Romance Rose

Romance Rose

Saturday, January 9, 2010

Rushing Into a Relationship

One thing that we learn as advocates in the domestic violence field is that, if a person you are dating rushes into a committed relationship really fast, you should turn and run away because, oftentimes, this person knows that their true colors will unfold soon and, if you aren't committed to them, you will run fast. At least, if you are committed to them (especially via a marriage), you will think twice about running -- after all what will your friends and family think after just having attended your "magical" and "whirlwind romance" wedding?

When I met my beau online, the pace was going good. We talked through the dating matching site called PLENTY OF FISH for several weeks, then we made that date. We went to Red Lobster for dinner. He was sooo very nervous. I don't think I have ever made anyone that nervous before. We then went to the Arboretum Park where the ducks were on that summer evening and watched the ducks and geese waddle around in and out of the water that sported some lit spouting fountains. It was beautiful and we had plenty of time to talk one on one out of the way of an environment like the restaurant was filled of people. It was a great evening, but also an evening that he asked me on a second date - to his sister's wedding just a couple of weeks later.

I worried that he was going too fast because who actually goes to a date's family member's wedding on their second date. I almost backed out before the wedding, but each time I talked to him on the phone after our first date, he was so very excited and let me know how excited he was that I was coming to the wedding and that his family was looking forward to meeting me.

I got a new outfit before the wedding day to wear. At least, if I became uncomfortable among his family members, it wouldn't be that they were thinking that I looked strange or in worn clothes, etc.

The day of the June wedding was wonderful and I enjoyed meeting his family (he had 9 brothers and sisters, although not all of them attended, and they had their own dates or family members). I was a little quiet though because I had been living by myself for a few years and wasn't used to that sort of a crowd of folks...especially being thrown into someone's personal wedding event. They did make me feel at home though, although it wasn't apparent clearly to them at the time - because they weren't used to someone being on the quiet side around them. Hee hee!

After the wedding though, my beau started calling me less and less. I was busy taking biotech courses that summer though while working fulltime on the hotline and involved with other activities. Because I didn't want to rush into anything, too, I wasn't worried about him not calling me too much. Either I wasn't a good fit with him and his family - or, he was just as busy during the summer.

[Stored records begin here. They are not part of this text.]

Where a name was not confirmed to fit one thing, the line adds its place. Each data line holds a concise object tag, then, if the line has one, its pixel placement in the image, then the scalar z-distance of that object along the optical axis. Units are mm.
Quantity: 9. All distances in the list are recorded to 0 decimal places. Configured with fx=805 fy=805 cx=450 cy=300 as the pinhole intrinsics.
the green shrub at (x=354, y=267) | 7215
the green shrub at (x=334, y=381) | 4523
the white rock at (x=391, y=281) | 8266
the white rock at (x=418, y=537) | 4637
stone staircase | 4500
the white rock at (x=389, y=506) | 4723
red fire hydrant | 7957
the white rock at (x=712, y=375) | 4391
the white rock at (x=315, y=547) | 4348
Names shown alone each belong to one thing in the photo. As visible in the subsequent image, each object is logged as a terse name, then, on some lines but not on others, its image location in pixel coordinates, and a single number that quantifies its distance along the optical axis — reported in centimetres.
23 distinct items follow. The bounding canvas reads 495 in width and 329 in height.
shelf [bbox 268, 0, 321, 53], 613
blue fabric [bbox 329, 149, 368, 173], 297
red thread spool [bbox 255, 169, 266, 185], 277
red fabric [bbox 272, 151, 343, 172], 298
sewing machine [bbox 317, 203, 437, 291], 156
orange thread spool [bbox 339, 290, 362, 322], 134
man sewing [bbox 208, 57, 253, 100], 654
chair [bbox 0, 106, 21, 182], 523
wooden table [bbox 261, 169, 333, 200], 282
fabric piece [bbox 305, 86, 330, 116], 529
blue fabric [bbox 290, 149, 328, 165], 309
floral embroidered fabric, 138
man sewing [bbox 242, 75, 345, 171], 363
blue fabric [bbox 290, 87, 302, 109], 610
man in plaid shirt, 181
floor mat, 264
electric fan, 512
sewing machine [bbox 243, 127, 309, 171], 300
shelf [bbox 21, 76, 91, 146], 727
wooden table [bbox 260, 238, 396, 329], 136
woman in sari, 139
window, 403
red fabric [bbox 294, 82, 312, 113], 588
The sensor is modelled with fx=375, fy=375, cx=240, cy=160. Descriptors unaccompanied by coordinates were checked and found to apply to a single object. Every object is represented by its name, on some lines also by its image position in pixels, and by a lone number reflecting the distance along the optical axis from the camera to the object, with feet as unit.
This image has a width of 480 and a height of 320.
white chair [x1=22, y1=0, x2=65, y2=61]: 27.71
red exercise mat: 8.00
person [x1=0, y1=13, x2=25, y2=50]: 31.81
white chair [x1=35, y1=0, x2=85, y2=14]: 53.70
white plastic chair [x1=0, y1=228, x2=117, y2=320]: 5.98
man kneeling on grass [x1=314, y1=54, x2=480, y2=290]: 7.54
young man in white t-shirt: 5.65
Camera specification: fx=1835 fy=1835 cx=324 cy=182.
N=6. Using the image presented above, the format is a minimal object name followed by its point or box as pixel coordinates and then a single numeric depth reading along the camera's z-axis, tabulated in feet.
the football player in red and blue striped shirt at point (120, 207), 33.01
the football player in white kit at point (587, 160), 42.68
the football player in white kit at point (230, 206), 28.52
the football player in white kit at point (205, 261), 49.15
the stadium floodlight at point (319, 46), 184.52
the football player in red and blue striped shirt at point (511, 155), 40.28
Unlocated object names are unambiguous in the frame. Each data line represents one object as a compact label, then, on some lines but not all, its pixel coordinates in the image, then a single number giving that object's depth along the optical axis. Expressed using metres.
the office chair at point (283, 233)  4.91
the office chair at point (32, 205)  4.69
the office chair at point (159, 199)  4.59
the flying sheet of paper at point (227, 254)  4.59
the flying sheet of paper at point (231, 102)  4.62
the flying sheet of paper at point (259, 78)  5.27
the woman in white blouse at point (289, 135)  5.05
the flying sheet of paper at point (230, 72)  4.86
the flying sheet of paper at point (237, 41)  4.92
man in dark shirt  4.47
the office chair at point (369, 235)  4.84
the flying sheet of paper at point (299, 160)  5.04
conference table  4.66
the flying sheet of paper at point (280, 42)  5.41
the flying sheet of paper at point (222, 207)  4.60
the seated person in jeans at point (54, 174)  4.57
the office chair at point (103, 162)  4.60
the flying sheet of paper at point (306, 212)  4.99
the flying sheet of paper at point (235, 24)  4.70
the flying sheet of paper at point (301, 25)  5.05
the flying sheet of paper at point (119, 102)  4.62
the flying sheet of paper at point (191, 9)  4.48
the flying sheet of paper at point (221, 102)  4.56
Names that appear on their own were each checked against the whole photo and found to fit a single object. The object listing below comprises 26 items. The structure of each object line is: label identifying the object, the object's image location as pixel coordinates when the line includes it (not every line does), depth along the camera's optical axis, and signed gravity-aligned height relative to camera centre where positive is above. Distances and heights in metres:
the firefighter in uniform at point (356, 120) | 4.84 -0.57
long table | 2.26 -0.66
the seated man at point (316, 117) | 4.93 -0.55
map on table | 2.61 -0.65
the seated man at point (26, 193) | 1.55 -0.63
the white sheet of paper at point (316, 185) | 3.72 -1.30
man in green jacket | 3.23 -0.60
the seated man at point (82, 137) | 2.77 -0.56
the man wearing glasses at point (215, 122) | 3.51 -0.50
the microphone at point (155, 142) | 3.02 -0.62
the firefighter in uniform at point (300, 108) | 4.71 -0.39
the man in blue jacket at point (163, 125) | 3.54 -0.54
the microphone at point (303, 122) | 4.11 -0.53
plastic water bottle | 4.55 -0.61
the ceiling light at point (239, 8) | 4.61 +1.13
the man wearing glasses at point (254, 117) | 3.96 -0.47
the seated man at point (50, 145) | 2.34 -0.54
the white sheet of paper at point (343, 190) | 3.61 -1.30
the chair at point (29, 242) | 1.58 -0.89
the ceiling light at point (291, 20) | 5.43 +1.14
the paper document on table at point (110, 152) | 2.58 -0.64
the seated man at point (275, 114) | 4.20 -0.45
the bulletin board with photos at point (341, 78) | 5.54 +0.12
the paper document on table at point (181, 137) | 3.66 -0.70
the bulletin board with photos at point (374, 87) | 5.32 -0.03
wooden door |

It wasn't until his birthday came around in October that I actually heard from him again. He told me that he really missed me and would love for me to come to his birthday party. It was a good thing that I decided to go to his birthday party because he later told me that was when he decided that he had fallen in love with me and my blue eyes. In fact, to this day, he uses that date (October 4th) as our anniversary date -- especially since we had lost track of when we actually met on PLENTY OF FISH and talked to other and the date of our first date.

Honestly, though, if we had continued to date during that time, I'm not sure that we would be dating still as it had made me a bit uncomfortable rushing into meeting the family members, etc. so very soon in the relationship.

Right now, it has been over a year and a half that we've been dating each other and he still hasn't met my family, other than my lovely daughter who is very protective about who I date and seems to hate everyone that seems to come between our relationship, at least by her own perception.

If you feel that your dating time is being rushed into a committed relationship, it is okay to back away for a bit. If it is true love, it will be like a boomerang and bounce back, if it is meant to be.